When it comes to learning new things, it takes time to build knowledge and skill. It also takes having a positive attitude and a belief in one’s ability to succeed. After all, optimism helps in the early stages of learning, before one has experience.
People who are new to something sometimes get in their own way by judging their progress. Because they do not yet understand the ins and outs of what they are learning, they can exaggerate the importance of small mistakes or perceived failures, assuming they are no good at something they simply haven’t given themselves a chance to acquire skill at. They may be too sensitive of the risk of loss or feeling bad. As a result, they may suffer a far greater consequence: giving up before they succeed, or not trying at all. What are actually small bumps in the road can scare off people from sticking with it, which is what, over time, brings success.
In order to get good at something, you need to do it enough to learn what works in that area. Seeing your own improvement helps you gain confidence. With confidence, you start to expect to succeed. Your expectations are powerful. Positive expectations attract more of what you want. It generally takes time to become successful in any endeavor. This is partly because of the need to acquire skill. It is just as much because of the need to acquire an expectation of success. Before someone has developed this, they may lack the certainty and confidence that tends to help things work out.
The funny thing is, while expertise can engender confidence and therefore success, it is not always required for it. Some people are outrageously optimistic, even before they have demonstrated any expertise in an area. While this might translate as arrogance, it often propels them forward to eventually build the skills to support their confident attitude.
We have all had areas of life where we were positive or hopeful even before we started. Doesn’t this positive attitude always help? I can usually trace my success in certain areas to attitudes I had as a child. For instance, I was always athletic and loved running. Running was wired into me as an enjoyable, desirable activity. Even after getting injured from overtraining last year, which led me to take off December and hardly run in the first two months of this year, I suffered no loss of enthusiasm for the sport. My positive attitude, and therefore my positive experience, is fully in tact.

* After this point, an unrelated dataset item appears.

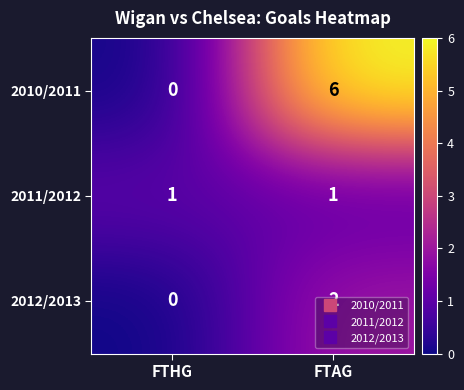

Which category has the highest value in the 2010/2011 series?

FTAG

Similarly with music, I knew I wanted to make music at an early age. Once upon a time, I was a little boy sitting on the floor in the sun room at my childhood home playing with a Playskool record player. Music already had a grip on me then. My desire propelled me to a career as a professional.

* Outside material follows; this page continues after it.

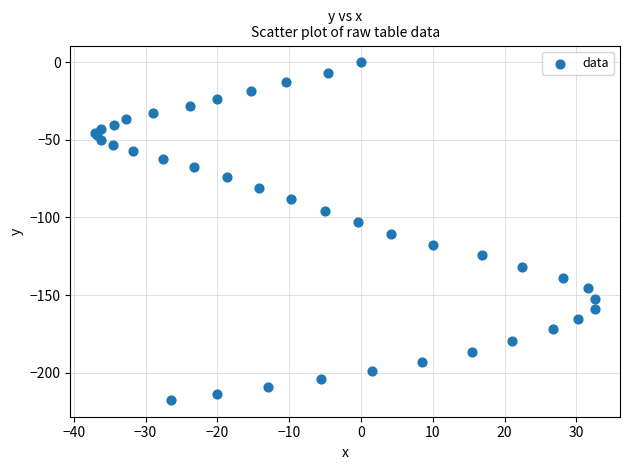

What Y value in the scatter plot is closest to -108?

-110.4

In both cases, whether through luck or fate, I had a positive attitude that has carried through many situations over the years– some easy, some quite challenging–to grow my skills and create success in two areas that matter to me. I’m sure it is this way in many, perhaps all, areas where people shine.
So which came first, the self-belief or the skill? Like the chicken or the egg conundrum, there is no easy answer. Both attitude and skill feed off each other.
Undoubtedly, one’s attitude and expectations have a large impact in whether that person ultimately acquires the level of skill they desire.